*** Opening Data for processing ***

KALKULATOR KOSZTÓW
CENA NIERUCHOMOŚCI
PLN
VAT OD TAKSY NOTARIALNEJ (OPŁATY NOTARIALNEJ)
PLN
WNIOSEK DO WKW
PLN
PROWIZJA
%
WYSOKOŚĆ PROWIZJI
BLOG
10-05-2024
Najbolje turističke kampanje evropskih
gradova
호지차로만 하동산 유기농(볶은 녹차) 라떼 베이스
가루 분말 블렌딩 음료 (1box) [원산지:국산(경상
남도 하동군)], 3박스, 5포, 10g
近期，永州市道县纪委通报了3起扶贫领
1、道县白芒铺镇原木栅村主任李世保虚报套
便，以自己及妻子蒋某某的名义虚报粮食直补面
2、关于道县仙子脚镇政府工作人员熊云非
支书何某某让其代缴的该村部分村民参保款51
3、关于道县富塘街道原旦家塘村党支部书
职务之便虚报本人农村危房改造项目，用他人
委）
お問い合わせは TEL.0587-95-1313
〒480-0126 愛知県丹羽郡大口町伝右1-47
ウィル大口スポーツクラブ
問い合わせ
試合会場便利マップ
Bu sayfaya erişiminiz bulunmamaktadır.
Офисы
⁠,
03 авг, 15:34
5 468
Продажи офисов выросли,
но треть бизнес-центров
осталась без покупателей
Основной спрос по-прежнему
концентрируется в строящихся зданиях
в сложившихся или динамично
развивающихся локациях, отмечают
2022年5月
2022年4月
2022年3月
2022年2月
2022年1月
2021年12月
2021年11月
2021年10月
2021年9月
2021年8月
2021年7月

*** Closing Data for processing ***

Exactness is what counts here: write out every record again.

Response below:
KALKULATOR KOSZTÓW
CENA NIERUCHOMOŚCI
PLN
VAT OD TAKSY NOTARIALNEJ (OPŁATY NOTARIALNEJ)
PLN
WNIOSEK DO WKW
PLN
PROWIZJA
%
WYSOKOŚĆ PROWIZJI
BLOG
10-05-2024
Najbolje turističke kampanje evropskih
gradova
호지차로만 하동산 유기농(볶은 녹차) 라떼 베이스
가루 분말 블렌딩 음료 (1box) [원산지:국산(경상
남도 하동군)], 3박스, 5포, 10g
近期，永州市道县纪委通报了3起扶贫领
1、道县白芒铺镇原木栅村主任李世保虚报套
便，以自己及妻子蒋某某的名义虚报粮食直补面
2、关于道县仙子脚镇政府工作人员熊云非
支书何某某让其代缴的该村部分村民参保款51
3、关于道县富塘街道原旦家塘村党支部书
职务之便虚报本人农村危房改造项目，用他人
委）
お問い合わせは TEL.0587-95-1313
〒480-0126 愛知県丹羽郡大口町伝右1-47
ウィル大口スポーツクラブ
問い合わせ
試合会場便利マップ
Bu sayfaya erişiminiz bulunmamaktadır.
Офисы
⁠,
03 авг, 15:34
5 468
Продажи офисов выросли,
но треть бизнес-центров
осталась без покупателей
Основной спрос по-прежнему
концентрируется в строящихся зданиях
в сложившихся или динамично
развивающихся локациях, отмечают
2022年5月
2022年4月
2022年3月
2022年2月
2022年1月
2021年12月
2021年11月
2021年10月
2021年9月
2021年8月
2021年7月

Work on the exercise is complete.